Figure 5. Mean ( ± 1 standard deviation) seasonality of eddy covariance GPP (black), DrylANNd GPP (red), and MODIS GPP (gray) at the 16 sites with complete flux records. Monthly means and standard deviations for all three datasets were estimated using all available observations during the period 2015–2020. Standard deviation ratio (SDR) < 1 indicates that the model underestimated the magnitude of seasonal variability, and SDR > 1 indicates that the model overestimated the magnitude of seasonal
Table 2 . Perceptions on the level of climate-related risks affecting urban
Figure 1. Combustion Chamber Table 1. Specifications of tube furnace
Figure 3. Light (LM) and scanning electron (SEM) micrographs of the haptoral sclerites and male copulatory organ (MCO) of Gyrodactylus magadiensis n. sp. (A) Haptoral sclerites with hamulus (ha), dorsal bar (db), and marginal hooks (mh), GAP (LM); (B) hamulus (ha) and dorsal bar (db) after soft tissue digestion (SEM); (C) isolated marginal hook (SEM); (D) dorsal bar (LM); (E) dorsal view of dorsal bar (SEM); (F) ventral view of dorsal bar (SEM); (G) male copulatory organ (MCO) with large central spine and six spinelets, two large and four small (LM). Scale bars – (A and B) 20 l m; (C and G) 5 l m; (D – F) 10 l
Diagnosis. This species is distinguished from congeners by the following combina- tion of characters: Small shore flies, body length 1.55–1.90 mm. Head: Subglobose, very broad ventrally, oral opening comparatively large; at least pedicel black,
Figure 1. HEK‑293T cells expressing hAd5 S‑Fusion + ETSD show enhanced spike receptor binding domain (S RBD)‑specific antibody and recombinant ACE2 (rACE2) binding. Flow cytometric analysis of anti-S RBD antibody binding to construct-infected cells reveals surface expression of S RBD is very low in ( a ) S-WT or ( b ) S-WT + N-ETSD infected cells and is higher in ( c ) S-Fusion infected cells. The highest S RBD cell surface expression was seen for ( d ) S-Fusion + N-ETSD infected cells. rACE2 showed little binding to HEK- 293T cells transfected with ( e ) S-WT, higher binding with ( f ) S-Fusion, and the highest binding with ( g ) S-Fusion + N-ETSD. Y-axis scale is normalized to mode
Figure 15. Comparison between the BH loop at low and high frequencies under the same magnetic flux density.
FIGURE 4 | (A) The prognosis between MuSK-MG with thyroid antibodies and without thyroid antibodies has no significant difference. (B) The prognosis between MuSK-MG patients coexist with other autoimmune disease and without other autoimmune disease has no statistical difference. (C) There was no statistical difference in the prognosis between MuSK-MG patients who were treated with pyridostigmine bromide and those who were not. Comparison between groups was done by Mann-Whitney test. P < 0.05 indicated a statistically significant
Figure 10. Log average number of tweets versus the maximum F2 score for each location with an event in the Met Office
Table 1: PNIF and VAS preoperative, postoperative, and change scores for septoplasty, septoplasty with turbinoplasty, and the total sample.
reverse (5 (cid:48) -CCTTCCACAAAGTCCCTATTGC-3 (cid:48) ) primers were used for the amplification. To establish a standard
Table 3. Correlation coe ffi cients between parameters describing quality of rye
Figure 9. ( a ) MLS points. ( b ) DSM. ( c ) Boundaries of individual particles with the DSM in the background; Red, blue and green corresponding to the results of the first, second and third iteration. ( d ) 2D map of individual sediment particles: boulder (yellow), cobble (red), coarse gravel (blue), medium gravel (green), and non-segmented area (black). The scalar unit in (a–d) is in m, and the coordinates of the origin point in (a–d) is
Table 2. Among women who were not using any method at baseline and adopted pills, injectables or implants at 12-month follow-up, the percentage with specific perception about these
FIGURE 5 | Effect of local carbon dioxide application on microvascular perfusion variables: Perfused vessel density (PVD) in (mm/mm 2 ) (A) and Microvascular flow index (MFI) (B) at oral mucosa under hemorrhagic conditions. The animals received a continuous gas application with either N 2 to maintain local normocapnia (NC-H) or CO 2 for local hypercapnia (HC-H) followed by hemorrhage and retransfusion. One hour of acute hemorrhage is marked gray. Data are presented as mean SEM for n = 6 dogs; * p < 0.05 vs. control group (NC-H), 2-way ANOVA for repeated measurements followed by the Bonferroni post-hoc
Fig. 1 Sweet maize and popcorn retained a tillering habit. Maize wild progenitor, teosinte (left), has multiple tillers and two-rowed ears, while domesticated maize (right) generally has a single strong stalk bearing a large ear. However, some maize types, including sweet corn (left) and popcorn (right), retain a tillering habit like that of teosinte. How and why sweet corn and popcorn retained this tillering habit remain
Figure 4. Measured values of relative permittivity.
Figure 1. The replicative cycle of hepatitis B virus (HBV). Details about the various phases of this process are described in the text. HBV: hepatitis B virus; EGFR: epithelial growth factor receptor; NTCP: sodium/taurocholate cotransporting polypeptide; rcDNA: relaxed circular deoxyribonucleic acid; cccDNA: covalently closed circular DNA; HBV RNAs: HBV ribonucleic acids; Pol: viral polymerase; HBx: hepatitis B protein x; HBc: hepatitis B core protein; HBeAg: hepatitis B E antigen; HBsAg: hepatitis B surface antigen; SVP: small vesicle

════════════════

→ Problem to work on:
Print the material once more, exactly as it appears.

→ Task answer:
Figure 5. Mean ( ± 1 standard deviation) seasonality of eddy covariance GPP (black), DrylANNd GPP (red), and MODIS GPP (gray) at the 16 sites with complete flux records. Monthly means and standard deviations for all three datasets were estimated using all available observations during the period 2015–2020. Standard deviation ratio (SDR) < 1 indicates that the model underestimated the magnitude of seasonal variability, and SDR > 1 indicates that the model overestimated the magnitude of seasonal
Table 2 . Perceptions on the level of climate-related risks affecting urban
Figure 1. Combustion Chamber Table 1. Specifications of tube furnace
Figure 3. Light (LM) and scanning electron (SEM) micrographs of the haptoral sclerites and male copulatory organ (MCO) of Gyrodactylus magadiensis n. sp. (A) Haptoral sclerites with hamulus (ha), dorsal bar (db), and marginal hooks (mh), GAP (LM); (B) hamulus (ha) and dorsal bar (db) after soft tissue digestion (SEM); (C) isolated marginal hook (SEM); (D) dorsal bar (LM); (E) dorsal view of dorsal bar (SEM); (F) ventral view of dorsal bar (SEM); (G) male copulatory organ (MCO) with large central spine and six spinelets, two large and four small (LM). Scale bars – (A and B) 20 l m; (C and G) 5 l m; (D – F) 10 l
Diagnosis. This species is distinguished from congeners by the following combina- tion of characters: Small shore flies, body length 1.55–1.90 mm. Head: Subglobose, very broad ventrally, oral opening comparatively large; at least pedicel black,
Figure 1. HEK‑293T cells expressing hAd5 S‑Fusion + ETSD show enhanced spike receptor binding domain (S RBD)‑specific antibody and recombinant ACE2 (rACE2) binding. Flow cytometric analysis of anti-S RBD antibody binding to construct-infected cells reveals surface expression of S RBD is very low in ( a ) S-WT or ( b ) S-WT + N-ETSD infected cells and is higher in ( c ) S-Fusion infected cells. The highest S RBD cell surface expression was seen for ( d ) S-Fusion + N-ETSD infected cells. rACE2 showed little binding to HEK- 293T cells transfected with ( e ) S-WT, higher binding with ( f ) S-Fusion, and the highest binding with ( g ) S-Fusion + N-ETSD. Y-axis scale is normalized to mode
Figure 15. Comparison between the BH loop at low and high frequencies under the same magnetic flux density.
FIGURE 4 | (A) The prognosis between MuSK-MG with thyroid antibodies and without thyroid antibodies has no significant difference. (B) The prognosis between MuSK-MG patients coexist with other autoimmune disease and without other autoimmune disease has no statistical difference. (C) There was no statistical difference in the prognosis between MuSK-MG patients who were treated with pyridostigmine bromide and those who were not. Comparison between groups was done by Mann-Whitney test. P < 0.05 indicated a statistically significant
Figure 10. Log average number of tweets versus the maximum F2 score for each location with an event in the Met Office
Table 1: PNIF and VAS preoperative, postoperative, and change scores for septoplasty, septoplasty with turbinoplasty, and the total sample.
reverse (5 (cid:48) -CCTTCCACAAAGTCCCTATTGC-3 (cid:48) ) primers were used for the amplification. To establish a standard
Table 3. Correlation coe ffi cients between parameters describing quality of rye
Figure 9. ( a ) MLS points. ( b ) DSM. ( c ) Boundaries of individual particles with the DSM in the background; Red, blue and green corresponding to the results of the first, second and third iteration. ( d ) 2D map of individual sediment particles: boulder (yellow), cobble (red), coarse gravel (blue), medium gravel (green), and non-segmented area (black). The scalar unit in (a–d) is in m, and the coordinates of the origin point in (a–d) is
Table 2. Among women who were not using any method at baseline and adopted pills, injectables or implants at 12-month follow-up, the percentage with specific perception about these
FIGURE 5 | Effect of local carbon dioxide application on microvascular perfusion variables: Perfused vessel density (PVD) in (mm/mm 2 ) (A) and Microvascular flow index (MFI) (B) at oral mucosa under hemorrhagic conditions. The animals received a continuous gas application with either N 2 to maintain local normocapnia (NC-H) or CO 2 for local hypercapnia (HC-H) followed by hemorrhage and retransfusion. One hour of acute hemorrhage is marked gray. Data are presented as mean SEM for n = 6 dogs; * p < 0.05 vs. control group (NC-H), 2-way ANOVA for repeated measurements followed by the Bonferroni post-hoc
Fig. 1 Sweet maize and popcorn retained a tillering habit. Maize wild progenitor, teosinte (left), has multiple tillers and two-rowed ears, while domesticated maize (right) generally has a single strong stalk bearing a large ear. However, some maize types, including sweet corn (left) and popcorn (right), retain a tillering habit like that of teosinte. How and why sweet corn and popcorn retained this tillering habit remain
Figure 4. Measured values of relative permittivity.
Figure 1. The replicative cycle of hepatitis B virus (HBV). Details about the various phases of this process are described in the text. HBV: hepatitis B virus; EGFR: epithelial growth factor receptor; NTCP: sodium/taurocholate cotransporting polypeptide; rcDNA: relaxed circular deoxyribonucleic acid; cccDNA: covalently closed circular DNA; HBV RNAs: HBV ribonucleic acids; Pol: viral polymerase; HBx: hepatitis B protein x; HBc: hepatitis B core protein; HBeAg: hepatitis B E antigen; HBsAg: hepatitis B surface antigen; SVP: small vesicle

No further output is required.